Global Warming is Just a Scam

American Scofflaw

The numbers on the scheme vary but here's one analysis.
In dealing with the perceived problem of CO2 emissions, Congress is considering a cap-and-trade system. A cap-and-trade system called the Climate Security Act that was scuttled last year is on the agenda again this year.

The rationale behind cap-and-trade is that high C02 emissions will cause increasingly severe global warming and we thus should force reductions in the use of the fossil fuels that generate most of the C02 emissions.

Cap-and-trade is basically carbon rationing. Government would decide how much carbon dioxide we as a country would emit in a given year (the cap) and print a number of ration cards. These would be auctioned off and allow companies to buy and sell them (the “trade” part).

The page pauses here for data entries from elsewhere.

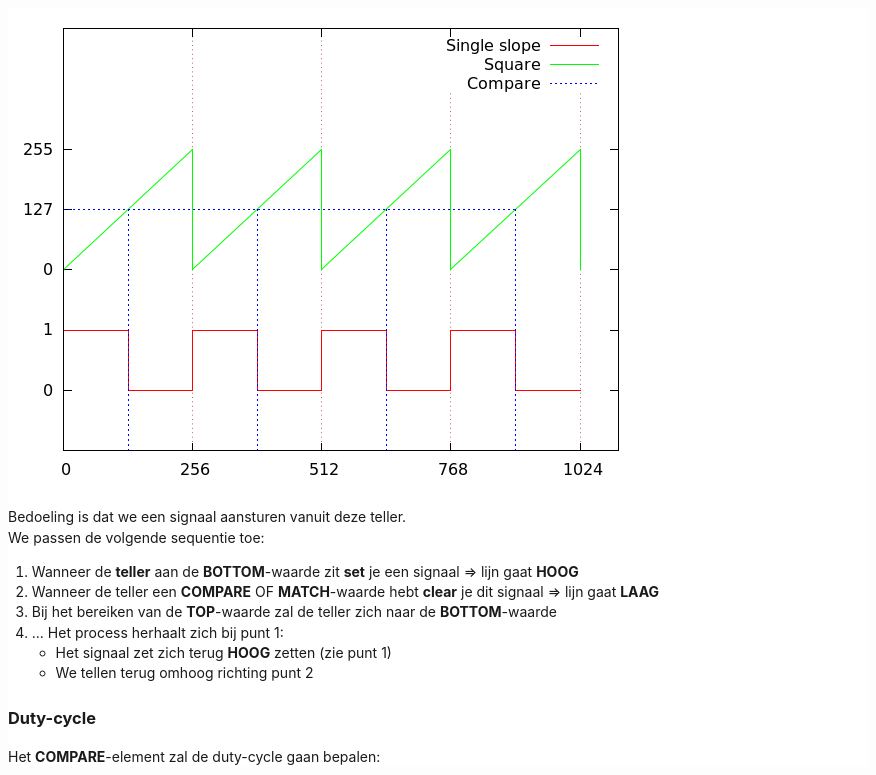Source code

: ![](../../gnuplot/single_slope_with_one_output_simple.png)

Bedoeling is dat we een signaal aansturen vanuit deze teller.  
We passen de volgende sequentie toe:

1. Wanneer de **teller** aan de **BOTTOM**-waarde zit **set** je een signaal => lijn gaat **HOOG**
2. Wanneer de teller een **COMPARE** OF **MATCH**-waarde hebt **clear** je dit signaal => lijn gaat **LAAG**
3. Bij het bereiken van de **TOP**-waarde zal de teller zich naar de **BOTTOM**-waarde
4. ... Het process herhaalt zich bij punt 1:
     * Het signaal zet zich terug **HOOG** zetten (zie punt 1)
     * We tellen terug omhoog richting punt 2

### Duty-cycle

Het **COMPARE**-element zal de duty-cycle gaan bepalen:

The idea is the cap would force the U.S. economy to consume a lot less fossil fuel.

There are huge problems with this approach:

The Congressional Budget Office said “Most of the cost of meeting a cap on CO2 emissions would be borne by consumers, who would face persistently higher prices for products such as electricity and gasoline.” The Science Applications International Corp. estimates residential rates would rise between 28 percent and 33 percent by 2020 and between 101 percent and 129 percent by 2030.

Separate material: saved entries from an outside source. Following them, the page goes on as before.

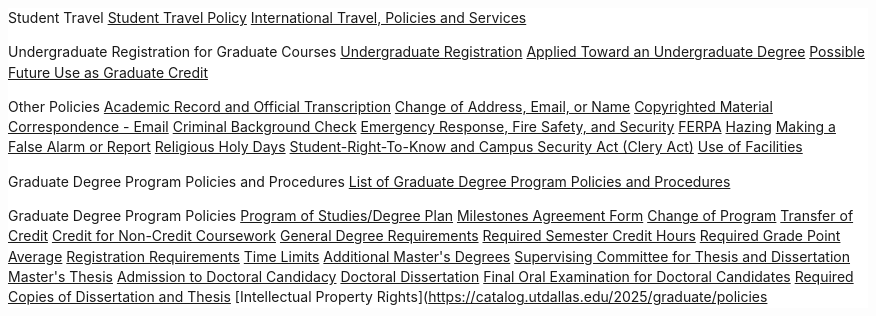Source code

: Student Travel
    [Student Travel Policy](https://catalog.utdallas.edu/2025/graduate/policies/student-travel)     [International Travel, Policies and Services](https://catalog.utdallas.edu/2025/graduate/policies/international-travel-policies-services) 

Undergraduate Registration for Graduate Courses
    [Undergraduate Registration](https://catalog.utdallas.edu/2025/graduate/policies/undergraduate-registration-for-graduate-courses)     [Applied Toward an Undergraduate Degree](https://catalog.utdallas.edu/2025/graduate/policies/undergraduate-registration-for-graduate-courses#undergraduate-degree)     [Possible Future Use as Graduate Credit](https://catalog.utdallas.edu/2025/graduate/policies/undergraduate-registration-for-graduate-courses#future-credit) 

Other Policies
    [Academic Record and Official Transcription](https://catalog.utdallas.edu/2025/graduate/policies/transcripts)     [Change of Address, Email, or Name](https://catalog.utdallas.edu/2025/graduate/policies/change-of-address-email-name)     [Copyrighted Material](https://catalog.utdallas.edu/2025/graduate/policies/copyrighted-material)     [Correspondence - Email](https://catalog.utdallas.edu/2025/graduate/policies/correspondence)     [Criminal Background Check](https://catalog.utdallas.edu/2025/graduate/policies/criminal-background-check)     [Emergency Response, Fire Safety, and Security](https://catalog.utdallas.edu/2025/graduate/policies/emergency-response-fire-safety-security)     [FERPA](https://catalog.utdallas.edu/2025/graduate/policies/ferpa)     [Hazing](https://catalog.utdallas.edu/2025/graduate/policies/hazing)     [Making a False Alarm or Report](https://catalog.utdallas.edu/2025/graduate/policies/false-alarms)     [Religious Holy Days](https://catalog.utdallas.edu/2025/graduate/policies/religious-holy-days)     [Student-Right-To-Know and Campus Security Act (Clery Act)](https://catalog.utdallas.edu/2025/graduate/policies/clery-act)     [Use of Facilities](https://catalog.utdallas.edu/2025/graduate/policies/use-of-facilities) 

Graduate Degree Program Policies and Procedures
    [List of Graduate Degree Program Policies and Procedures](https://catalog.utdallas.edu/2025/graduate/policies) 

Graduate Degree Program Policies
    [Program of Studies/Degree Plan](https://catalog.utdallas.edu/2025/graduate/policies/policy#program-of-studies-degree-plan)     [Milestones Agreement Form](https://catalog.utdallas.edu/2025/graduate/policies/policy#milestones-agreement-form)     [Change of Program](https://catalog.utdallas.edu/2025/graduate/policies/policy#change-of-program)     [Transfer of Credit](https://catalog.utdallas.edu/2025/graduate/policies/policy#transfer-of-credit)     [Credit for Non-Credit Coursework](https://catalog.utdallas.edu/2025/graduate/policies/policy#evaluating-and-awarding-credit-for-non-credit-coursework-not-originating-from-the-institution)     [General Degree Requirements](https://catalog.utdallas.edu/2025/graduate/policies/policy#general-degree-requirements)     [Required Semester Credit Hours](https://catalog.utdallas.edu/2025/graduate/policies/policy#required-semester-credit-hours)     [Required Grade Point Average](https://catalog.utdallas.edu/2025/graduate/policies/policy#required-grade-point-average)     [Registration Requirements](https://catalog.utdallas.edu/2025/graduate/policies/policy#registration-requirements-examinations-or-proposal-presentation)     [Time Limits](https://catalog.utdallas.edu/2025/graduate/policies/policy#time-limits)     [Additional Master's Degrees](https://catalog.utdallas.edu/2025/graduate/policies/policy#additional-master-s-degrees)     [Supervising Committee for Thesis and Dissertation](https://catalog.utdallas.edu/2025/graduate/policies/policy#supervising-committee-for-thesis-and-dissertation)     [Master's Thesis](https://catalog.utdallas.edu/2025/graduate/policies/policy#masters-thesis)     [Admission to Doctoral Candidacy](https://catalog.utdallas.edu/2025/graduate/policies/policy#admission-to-doctoral-candidacy)     [Doctoral Dissertation](https://catalog.utdallas.edu/2025/graduate/policies/policy#doctoral-dissertation)     [Final Oral Examination for Doctoral Candidates](https://catalog.utdallas.edu/2025/graduate/policies/policy#final-oral-examination-for-doctoral-candidates)     [Required Copies of Dissertation and Thesis](https://catalog.utdallas.edu/2025/graduate/policies/policy#required-copies-of-dissertation-and-thesis)     [Intellectual Property Rights](https://catalog.utdallas.edu/2025/graduate/policies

In addition, the cap-and-trade bill would raise gas prices at the pump between 41 cents and $1 per gallon by 2030.

The Federal Energy Information Administration said the bill would result in a 9½ percent drop in manufacturing output down the road.

The Obama administration says it would cost ratepayers $650 billion over a 10-year period, but many believe the real number would be between $1 trillion and $2 trillion.

According to the George C. Marshall Institute, the administration’s cap-and-trade plan would create a 3 percent reduction of our gross domestic product in 2015 and a 10 percent reduction in 2050.

Putting a price on CO2 is like a regressive tax because poor and middle-income folks spend proportionately more of their money on such necessities as gasoline, groceries and home heating.

A really great inequity would fall on those parts of the United States that rely most heavily on coal to generate power — the Midwest, South and Plains. Missouri, which gets 81 percent of its electricity from coal-fired plants, would be one of the hardest-hit states.

An additional proposal tied to cap-and-trade is the “renewable portfolio standard,” which would mandate that utilities generate a percentage of their electricity from renewable resources such as wind or solar. Nuclear power does not qualify. The law would also provide subsidies for wind and solar power. Government shouldn’t really be in the business of picking winning and losing technologies. Price signals are always better than planned economies.

Another major problem with cap-and-trade is simple economics: China and India will never endanger their own economic growth and the opportunity to lift their populations out of poverty merely to placate Americans. So investments and jobs would go to nations with lower costs because they do not have climate regimes. We would become much less competitive internationally.